At that stage Solahart did have representation in the Middle East, but it was looking for a way to break out even further. "It is easy to sell electric water heaters, as there is a common need for it. But for solar water heaters you have to create a want. It requires an entirely different perspective." As a result, Sebastian invested heavily in the sector ... and admits with a smile: "It could have gone either way." However, his confidence in the Solahart brand was soon to reap rich dividends. "One thing I have learnt over the years is that if you do not have a good brand and a high-quality product, it is never a long-term venture. I have always held close to my heart the idea that quality is remembered long after price is forgotten, and that happens all the time."

Sebastian had his work cut out for him, as that stage there was little awareness locally about solar water heating. "They knew about it, but did not believe in it. Even now, the most common questions is why do we need hot water in this region?" And yet hot water is a major consumer of electricity after air-conditioning, says Sebastian. Electric water heaters are prevalent in the winter months, when the temperature can drop as low as 15˚C - "and yet everyone wants piping hot water at 60˚C. Therefore I do not comprehend the reasoning that maintains we do not need water heating."

Construction boom

Sebastian says the boom in construction, especially high-rise and villa developments, has placed an extra burden on electricity generation, as all these have electric water heaters. "We are urging customers to install solar water heating systems, and thereby save up to 75% of the connected electric load." Another problem is that while consultants may be aware of the technology and its potential benefits, "when it goes out to tender, it often gets sidetracked in value engineering." However, the latest trend towards building efficiency has placed the spotlight firmly on solar water heating as a cost-effective option to realise immediate savings.

In addition, Solahart products are particularly suited to the region's harsh climatic conditions, when some similar European products are known to have overheating issues. "Solahart has a presence in 90 countries, and has been manufacturing solar water heaters exclusively since 1953. Its technology is characterised by the drainback principle, whereas most other manufacturers utilise fully-flooded systems. "What happens normally is that most people place everything on the roof, which means the circulating fluid is always in the loop, the temperature goes too high, and then the pumps and pipes fail.
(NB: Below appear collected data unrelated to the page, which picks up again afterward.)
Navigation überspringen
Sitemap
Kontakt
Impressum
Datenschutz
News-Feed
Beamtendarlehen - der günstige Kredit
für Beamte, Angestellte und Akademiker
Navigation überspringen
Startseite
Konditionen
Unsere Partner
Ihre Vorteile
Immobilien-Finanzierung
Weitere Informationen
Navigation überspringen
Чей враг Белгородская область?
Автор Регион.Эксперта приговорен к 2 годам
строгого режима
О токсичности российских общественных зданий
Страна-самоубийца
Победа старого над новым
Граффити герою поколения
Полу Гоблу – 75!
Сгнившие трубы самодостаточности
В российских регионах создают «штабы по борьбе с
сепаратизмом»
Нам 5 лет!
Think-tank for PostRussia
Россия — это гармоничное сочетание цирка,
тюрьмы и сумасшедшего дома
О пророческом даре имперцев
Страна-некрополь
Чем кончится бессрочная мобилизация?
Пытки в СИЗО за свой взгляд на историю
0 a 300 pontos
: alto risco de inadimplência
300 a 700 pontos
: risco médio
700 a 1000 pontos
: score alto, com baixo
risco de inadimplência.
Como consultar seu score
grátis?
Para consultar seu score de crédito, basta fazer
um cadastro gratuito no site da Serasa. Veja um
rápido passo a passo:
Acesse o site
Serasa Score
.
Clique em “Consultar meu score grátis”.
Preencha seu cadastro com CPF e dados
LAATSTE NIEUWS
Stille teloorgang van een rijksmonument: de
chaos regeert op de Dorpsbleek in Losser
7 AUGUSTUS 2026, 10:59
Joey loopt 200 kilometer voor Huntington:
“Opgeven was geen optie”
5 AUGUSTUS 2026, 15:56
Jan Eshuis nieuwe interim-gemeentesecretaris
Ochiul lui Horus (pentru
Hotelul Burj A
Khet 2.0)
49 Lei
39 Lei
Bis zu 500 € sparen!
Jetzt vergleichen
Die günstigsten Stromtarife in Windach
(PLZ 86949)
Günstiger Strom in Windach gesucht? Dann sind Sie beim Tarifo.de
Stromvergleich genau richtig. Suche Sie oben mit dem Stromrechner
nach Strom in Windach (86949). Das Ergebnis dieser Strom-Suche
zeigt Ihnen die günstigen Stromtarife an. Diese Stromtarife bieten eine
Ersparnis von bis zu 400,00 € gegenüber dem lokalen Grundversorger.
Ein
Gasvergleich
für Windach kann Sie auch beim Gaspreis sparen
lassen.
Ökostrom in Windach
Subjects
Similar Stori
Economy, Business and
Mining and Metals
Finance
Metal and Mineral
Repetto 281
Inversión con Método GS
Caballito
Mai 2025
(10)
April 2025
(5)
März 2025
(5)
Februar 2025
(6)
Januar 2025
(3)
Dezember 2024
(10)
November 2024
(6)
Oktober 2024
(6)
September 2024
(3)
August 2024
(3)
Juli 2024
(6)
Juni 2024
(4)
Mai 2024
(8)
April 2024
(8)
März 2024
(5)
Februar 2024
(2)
Our system is very simple, as it switches and drains back off before it can overheat," explains Sebastian.

In addition, the collectors comprising the system are extra strong and durable. Solahart has six different collectors, depending on the specific requirement. "We install and commission the systems on a one-stop shop basis from design to installation. We even assist in calculating the total hot water requirements, the number of collectors and what back-up is needed, as consultants are normally so busy."

The average lifespan of a Solahart system is anywhere from 12 to 25 years, depending on routine mechanical equipment maintenance. "We have a maintenance contract with Holiday Inn, for example, whereby we supply technicians and ensure that the systems are running properly." Sebastian says that one particular Solahart system reloca- ted to the company's head office in Australia had been in operation for an astonishing 50 years.